Film: Norwegian Ninja

It’s mostly coincidental that I should happen across Norwegian Ninja (2010) right after rewatching Breach. From an incisive character portrait of a notorious American traitor, to a fanciful secret history reimagining the life of a notorious Norwegian traitor? What are the odds? You’d think I watch spy movies or something.

The subject of this amusing fictional mash-up is the very real Arne Treholt, a Norwegian politician convicted of high treason in the 1980s for selling secrets to the KGB. The movie, uh, spins his case. Treholt (Mads Ousdal) is recast as the secret commander of a Norwegian ninja squad, based on an island off the coast and bravely patrolling the fjords. His mission: protect the country from the Russian submarine menace.
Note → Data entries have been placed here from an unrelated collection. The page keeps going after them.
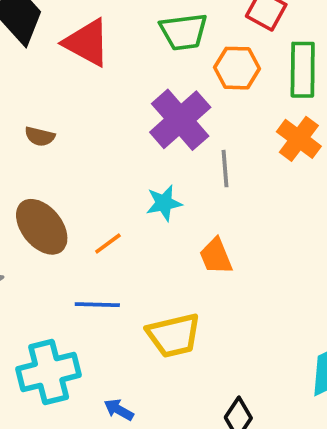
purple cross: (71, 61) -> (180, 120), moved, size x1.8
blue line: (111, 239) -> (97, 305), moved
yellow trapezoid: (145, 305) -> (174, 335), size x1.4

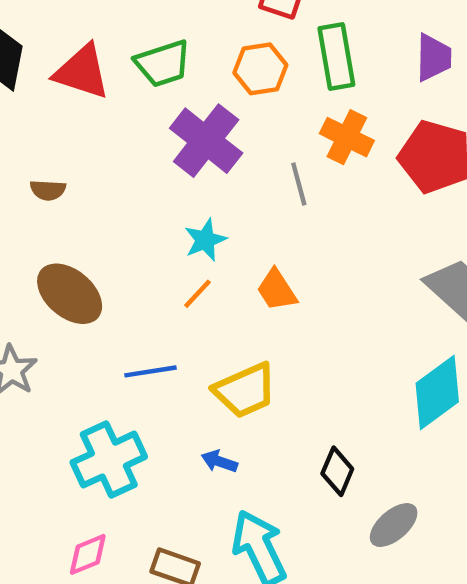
green trapezoid: (184, 32) -> (163, 63), moved
gray line: (225, 169) -> (299, 184), moved
orange line: (108, 243) -> (198, 294), moved
blue arrow: (119, 410) -> (219, 461), moved

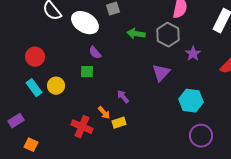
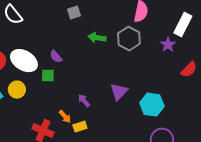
white ellipse: (85, 23) -> (24, 61), moved
purple star: (193, 54) -> (168, 45), moved
purple triangle: (161, 73) -> (119, 92), moved

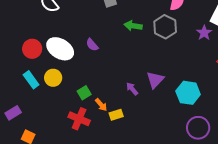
green square: (48, 76) -> (84, 93), moved, turned -32
purple arrow: (84, 101) -> (132, 89), moved

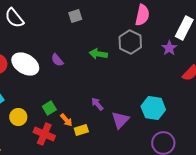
green arrow: (133, 26) -> (98, 54), moved
yellow circle: (53, 78) -> (18, 117), moved
purple triangle: (155, 80) -> (120, 120), moved

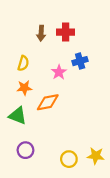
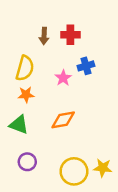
yellow semicircle: (23, 63) -> (25, 68), size x1.5
orange diamond: (48, 102) -> (63, 120), moved
yellow circle: (69, 159) -> (74, 171), size x1.5

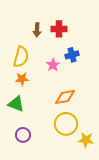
orange diamond: (63, 120) -> (65, 97), moved
yellow circle: (74, 171) -> (66, 124), moved

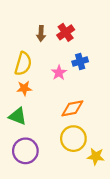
red cross: (59, 29) -> (66, 32), turned -35
purple circle: (23, 135) -> (25, 151), size x1.5

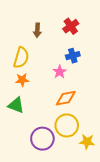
red cross: (66, 32) -> (71, 26), moved
pink star: (59, 73) -> (60, 72), moved
purple circle: (25, 151) -> (42, 139), moved

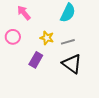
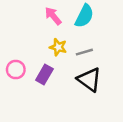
pink arrow: (24, 13) -> (53, 16), moved
pink circle: (13, 37) -> (16, 70), moved

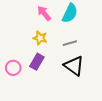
yellow star: (58, 47) -> (40, 38), moved
pink circle: (16, 70) -> (13, 68), moved

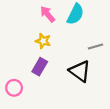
gray line: (70, 43) -> (96, 47), moved
pink circle: (13, 68) -> (14, 88), moved

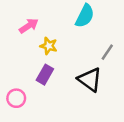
pink arrow: (48, 14) -> (29, 26), moved, turned 96
gray line: (96, 47) -> (107, 52), turned -40

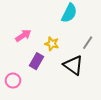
pink arrow: (29, 26) -> (23, 36), moved
yellow star: (49, 46) -> (52, 44), moved

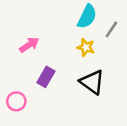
gray line: (88, 43) -> (111, 29), moved
yellow star: (52, 44) -> (86, 47), moved

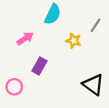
cyan semicircle: (87, 17) -> (53, 14), moved
black triangle: (92, 82) -> (93, 85), moved

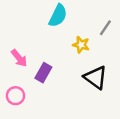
pink arrow: (25, 38) -> (19, 58), moved, turned 84
black triangle: (93, 85) -> (96, 78), moved

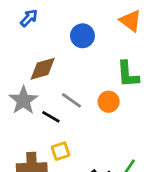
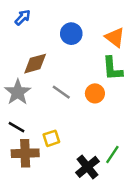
orange triangle: (131, 21) -> (115, 37), moved
black line: (51, 117) -> (16, 127), moved

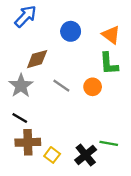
blue arrow: (23, 17) -> (26, 16), size x1.5
yellow square: (51, 138) -> (52, 155), moved, turned -35
green line: (112, 154) -> (109, 143), turned 66

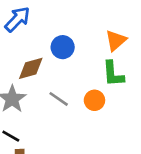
blue circle: (71, 31) -> (63, 47), moved
orange triangle: (111, 35) -> (116, 41), turned 42

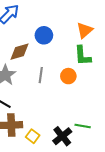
gray line: (59, 99) -> (41, 75), turned 63

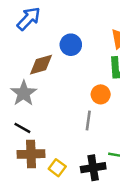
gray line: (41, 75) -> (88, 120), moved
black cross: (62, 136) -> (93, 168), turned 30

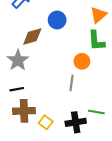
black line: (22, 128) -> (17, 89), turned -40

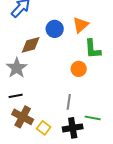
orange triangle: (98, 15) -> (81, 25), moved
gray line: (72, 83) -> (69, 102), moved
brown cross: (24, 111) -> (23, 117), turned 30

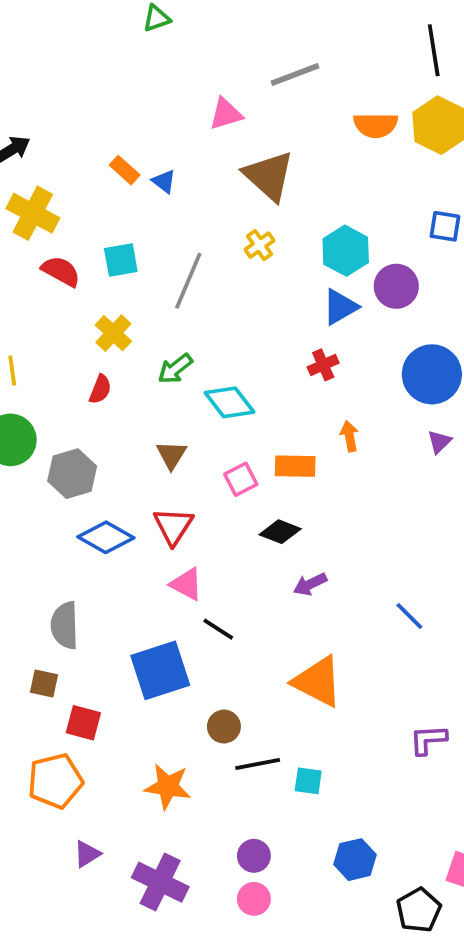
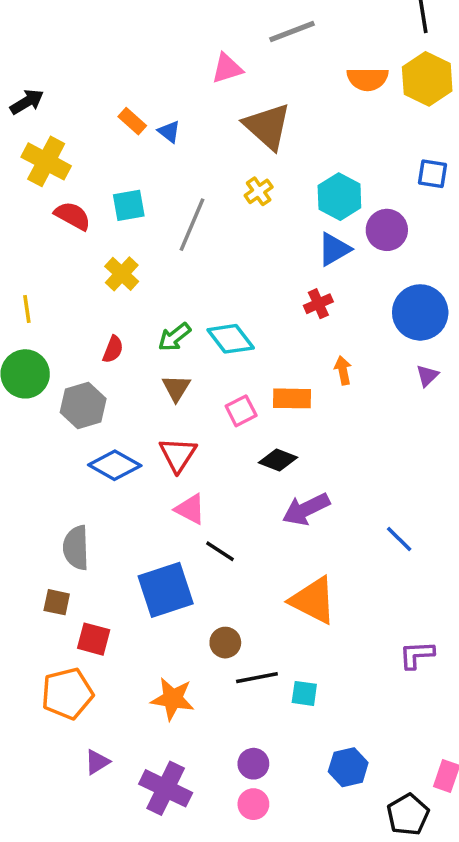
green arrow: (175, 369) -> (174, 337), moved
red semicircle: (100, 389) -> (113, 349), moved
purple arrow: (310, 584) -> (306, 509), size x1.5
But they actually have a more sinister enemy: Stay Behind, a CIA-funded international terrorist organization with the mission of exacerbating the Cold War by committing atrocities against western countries and blaming the Russians. In this alternate reality, Treholt is not a traitor to western democracy, but a heroic behind-the-scenes combatant againstĀ  right-wing tyranny: a kind of Scandinavian Harry Tuttle.

Yes, there is a political position at the core of this weird little satire, but I didn’t feel it overpowered the zany, inventive tone. Not exactly laugh-out-loud funny, the film it nonetheless appealingly bizarre, a weird mix of cinematic genres from the conventional (spies, martial arts, fantasy) to the less so (mockumentary, found footage). For me it was a mildly enjoyable hybrid of a boatload of things I’m interested in; for others, I suspect the mileage will vary widely.